Message #26 received at 68860 <at> debbugs.gnu.org (full text, mbox):
Thanks much, Bogdan.
-recheck: all %CHECK_DEPS%
+recheck: all-am %CHECK_DEPS%
Do you have a grip on all-am? Looking at handle_all in bin/automake, I
admit I remain baffled as to what all those pieces of all-am are, and
why it's done as it is.
- $output_rules .= "check-am: all-am\n";
+ $output_rules .= "check-am: all-am";
if (@check)
{
- pretty_print_rule ("\t\$(MAKE) \$(AM_MAKEFLAGS)", "\t ", @check);
+ $output_rules .= " @check";
+ #pretty_print_rule ("\t\$(MAKE) \$(AM_MAKEFLAGS)", "\t ", @check);
depend ('.MAKE', 'check-am');
}
+ $output_rules .= "\n";
So I gather the basic fix to output the check targets as dependencies of
check-am, instead of as sub-makes. That seems a plausible reason and fix
for the parallel bug to me.
Anyway, I will tweak a few words and install this soon. --thanks again, karl.
Information forwarded
to
bug-automake <at> gnu.org
:
bug#68860
; Package
automake
.
(Sun, 25 Aug 2024 18:45:01 GMT)
Full text and
rfc822 format available.
Message #29 received at 68860 <at> debbugs.gnu.org (full text, mbox):
Karl Berry <karl <at> freefriends.org>, 2024-08-25 10:45:
> Thanks much, Bogdan.
>
> -recheck: all %CHECK_DEPS%
> +recheck: all-am %CHECK_DEPS%
>
> Do you have a grip on all-am? Looking at handle_all in bin/automake, I
> admit I remain baffled as to what all those pieces of all-am are, and
> why it's done as it is.
Te be honest, not really :). At least, not fully. As far as I
understand/remember, those "all-am" were the ones processed
recursively. But, I may be wrong, seeing this comment in handle_all:
# We need to make sure config.h is built before we recurse.
--------------------
### WHAT IS NEEDED
Please reproduce, word for word, the part of the bug thread that opens with the words containing "Anyway, I will" and closes with "2024 18:45:01 GMT)". Work from the bug thread alone.

### SOURCE MATERIAL
--------------------
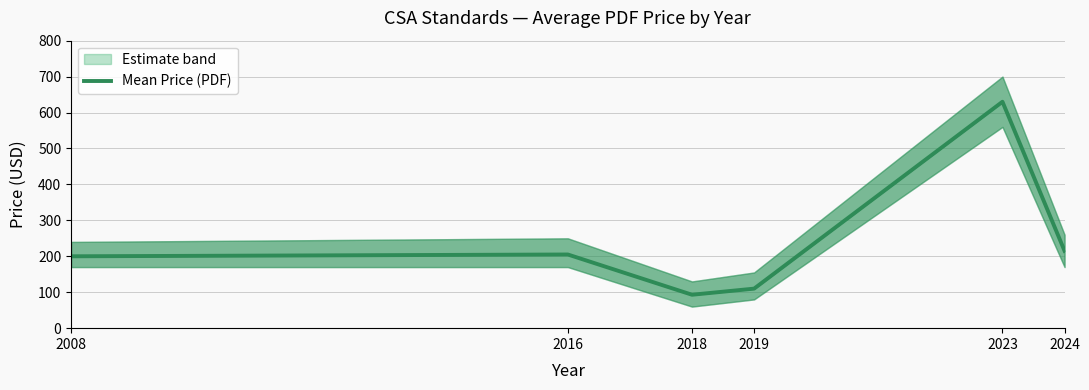

What is the ratio of the value at 2008 to the value at 2024?

0.9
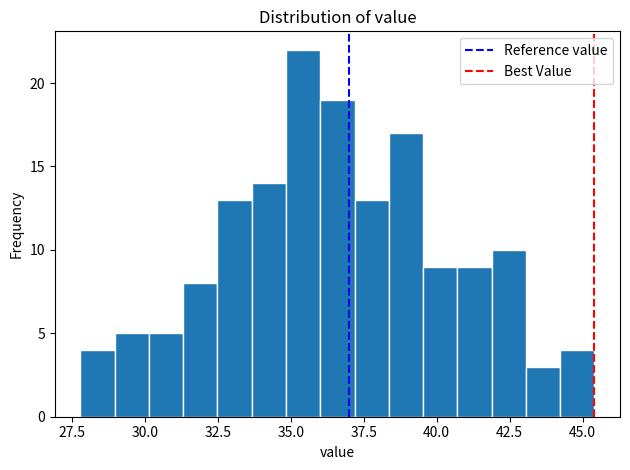

Read against the x-axis, roughly where is the centre of the tallest bar?

35.5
--------------------
### REPLY TO THE EXERCISE
Anyway, I will tweak a few words and install this soon. --thanks again, karl.
Information forwarded
to
bug-automake <at> gnu.org
:
bug#68860
; Package
automake
.
(Sun, 25 Aug 2024 18:45:01 GMT)